SELECTED EXTRACT:
╔══

Sunday, 23 September 2012

XDocument in Silverlight

When working with data, it often comes in an XML format. So we have to serialize and deserialize it in order to use it. There are several ways of doing that – for example: DOM, XQuery, XSLT. DOM is the oldest from the three, but still can do the work. XQuery and XSLT are not very easy to use and require some time to master. In .NET 3.5 a big programming model improvement was made with the LINQ - Language-Integrated Query. It can be used for objects, databases and XML.

Introduction

LINQ to XML allows us to create, read and edit XML files and what’s more important - it’s done in a very easy and understandable way. To use LINQ to XML you should add a reference to the System.Xml.Linq.dll (for the XDocument and the other classes) and use the System.Linq namespace (for the LINQ syntax).

╚══

ENTRIES SHOWN:

╔══

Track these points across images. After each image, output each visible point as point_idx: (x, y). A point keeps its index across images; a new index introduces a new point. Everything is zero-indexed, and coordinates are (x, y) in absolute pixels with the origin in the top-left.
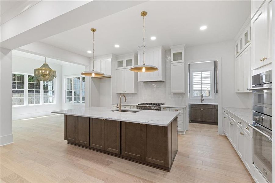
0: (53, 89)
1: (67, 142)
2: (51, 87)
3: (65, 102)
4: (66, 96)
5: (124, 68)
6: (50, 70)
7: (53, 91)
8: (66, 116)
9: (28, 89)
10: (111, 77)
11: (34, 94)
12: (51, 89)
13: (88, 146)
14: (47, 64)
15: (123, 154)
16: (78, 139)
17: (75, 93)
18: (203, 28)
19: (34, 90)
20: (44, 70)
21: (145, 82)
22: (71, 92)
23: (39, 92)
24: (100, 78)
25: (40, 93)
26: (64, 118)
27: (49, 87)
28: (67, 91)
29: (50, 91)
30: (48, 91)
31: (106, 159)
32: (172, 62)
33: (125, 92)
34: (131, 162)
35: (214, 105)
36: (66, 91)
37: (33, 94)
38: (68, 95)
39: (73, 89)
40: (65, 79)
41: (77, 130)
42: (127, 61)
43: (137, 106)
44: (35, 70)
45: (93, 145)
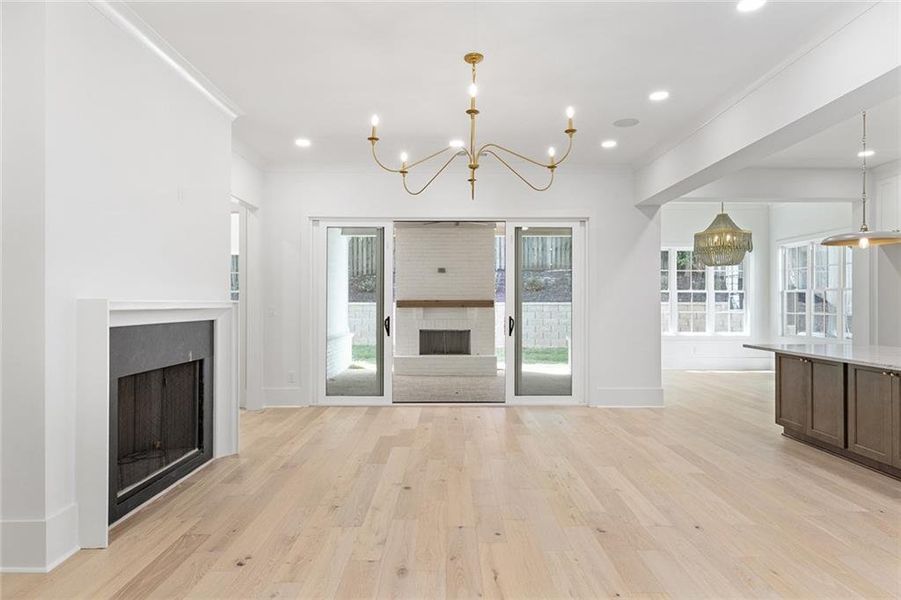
0: (740, 287)
1: (783, 432)
2: (736, 281)
3: (780, 334)
4: (786, 312)
6: (735, 230)
7: (742, 296)
8: (781, 357)
9: (679, 289)
11: (692, 303)
12: (736, 287)
13: (842, 447)
14: (726, 215)
16: (813, 426)
17: (818, 299)
19: (691, 291)
20: (718, 234)
22: (802, 297)
23: (702, 298)
25: (704, 301)
26: (773, 363)
27: (728, 281)
28: (789, 294)
29: (732, 294)
30: (727, 294)
36: (785, 295)
37: (688, 303)
38: (790, 308)
39: (809, 285)
40: (780, 253)
41: (810, 401)
44: (698, 237)
45: (858, 448)
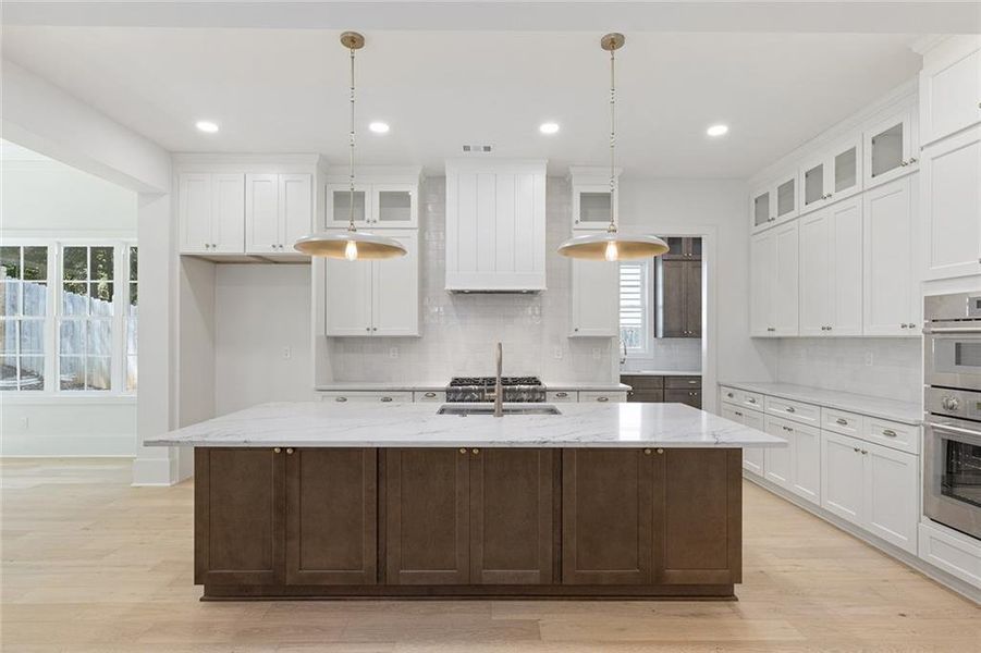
1: (203, 595)
5: (369, 225)
10: (310, 263)
15: (568, 580)
16: (300, 565)
18: (717, 130)
21: (459, 292)
24: (218, 262)
31: (494, 618)
32: (575, 226)
33: (376, 334)
34: (595, 603)
35: (664, 377)
42: (382, 195)
43: (448, 392)
45: (408, 575)
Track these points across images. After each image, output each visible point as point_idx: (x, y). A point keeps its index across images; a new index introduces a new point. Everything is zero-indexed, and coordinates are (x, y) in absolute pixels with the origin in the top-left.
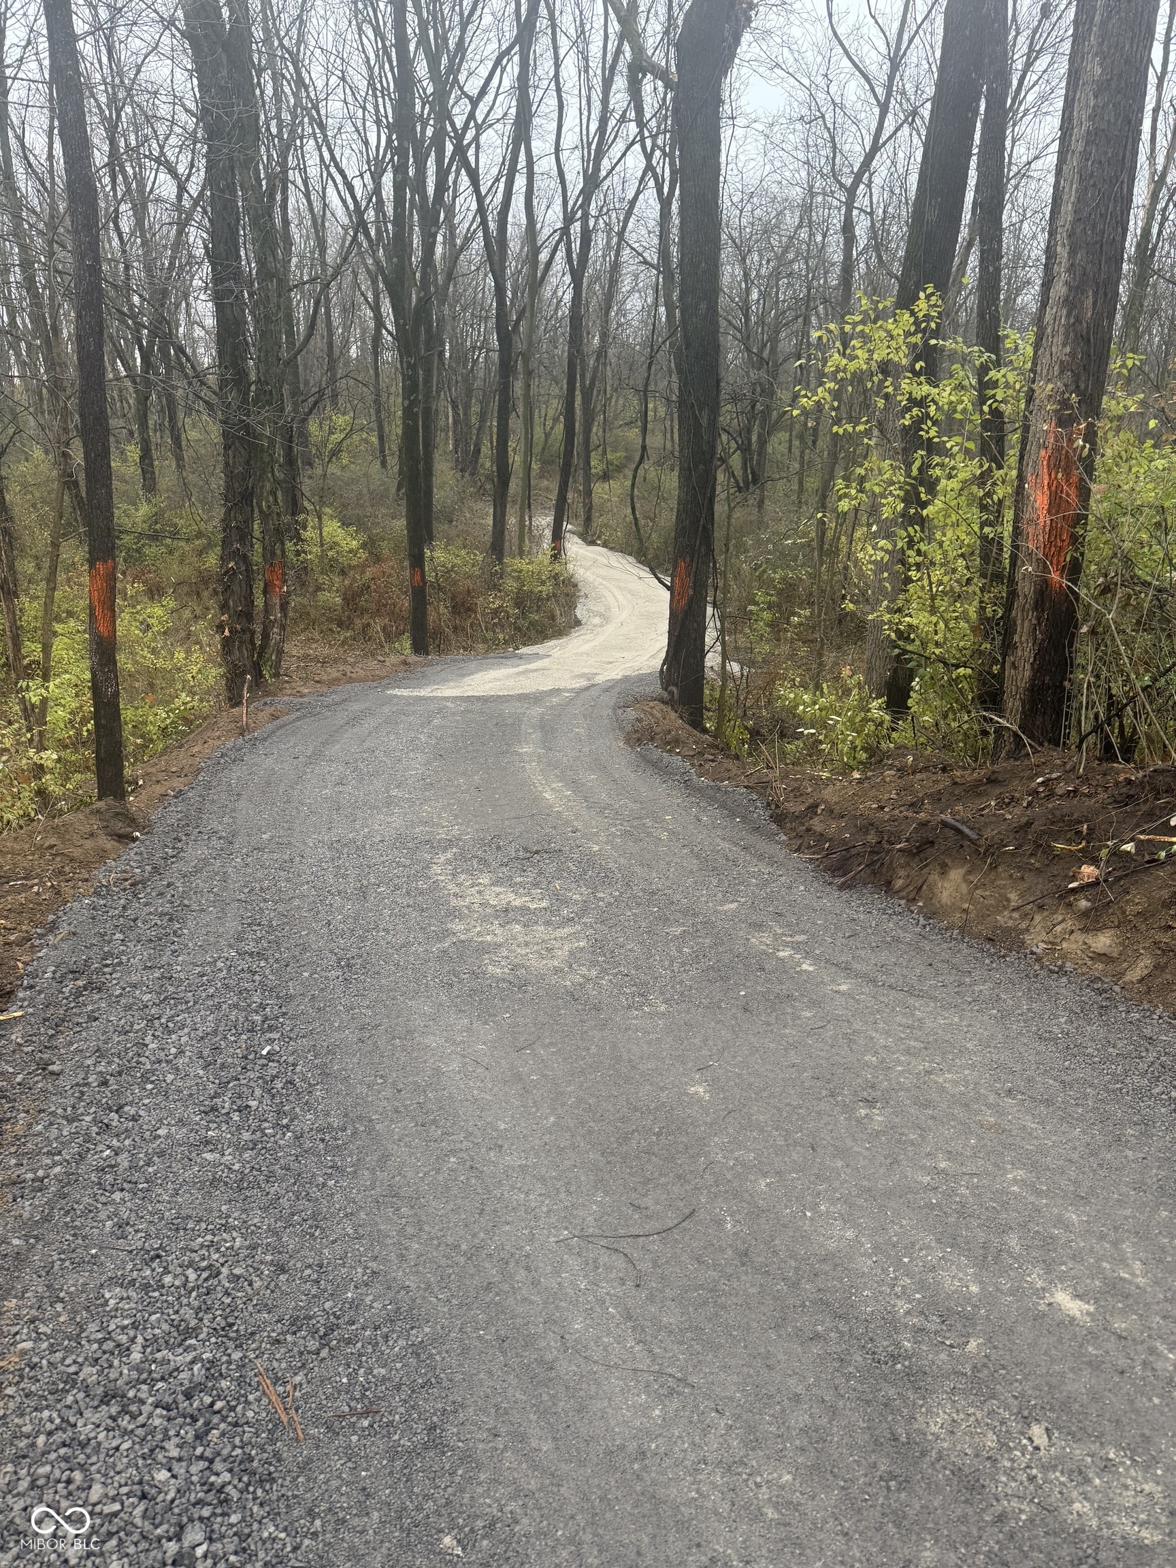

╚══

EXERCISE A: In the XDocument in Silverlight post, which DLL must be referenced in order to use LINQ to XML?
EXERCISE B: Transcribe the XDocument in Silverlight post word for word, starting with "XDocument in Silverlight" and going on through "the LINQ syntax).".
EXERCISE C: Pick up the XDocument in Silverlight post after its final sentence and keep writing it.
The rows have no connection to the XDocument in Silverlight post.

EXERCISE RESPONSE A: System.Xml.Linq.dll

EXERCISE RESPONSE B:
XDocument in Silverlight

When working with data, it often comes in an XML format. So we have to serialize and deserialize it in order to use it. There are several ways of doing that – for example: DOM, XQuery, XSLT. DOM is the oldest from the three, but still can do the work. XQuery and XSLT are not very easy to use and require some time to master. In .NET 3.5 a big programming model improvement was made with the LINQ - Language-Integrated Query. It can be used for objects, databases and XML.

Introduction

LINQ to XML allows us to create, read and edit XML files and what’s more important - it’s done in a very easy and understandable way. To use LINQ to XML you should add a reference to the System.Xml.Linq.dll (for the XDocument and the other classes) and use the System.Linq namespace (for the LINQ syntax).

EXERCISE RESPONSE C:
Important methods of XElement and XDocument

  • Add(object content) – adds the new content as a child of the element
  • Remove() – Remove this element from its parent
  • Descendents( XName name ) – returns a collection of all descendents of this element, which names match the argument, in document order
  • Element( XName name ) – returns the first child that has a matching name
  • Elements( XName name ) - returns a collection of all children of this element, which name matches the argument, in document order
  • Nodes() – returns a collection of all children of the current element in document order

Creating an XML file

So let’s have a simple class Person:
 public class Person
 {
     public string FirstName { get; set; }
     public string LastName { get; set; }
     public Location Address { get; set; }
 }
 
 public class Location
 {
      public string Country { get; set; }
      public string City { get; set; }
  }
And we create an object of type Person:
 Person p1 = new Person()
             {
                 FirstName = "Martin",
                 LastName = "Mihaylov",
                 Address = new Location()
                 {
                     City = "Sofia",
                     Country = "Bulgaria"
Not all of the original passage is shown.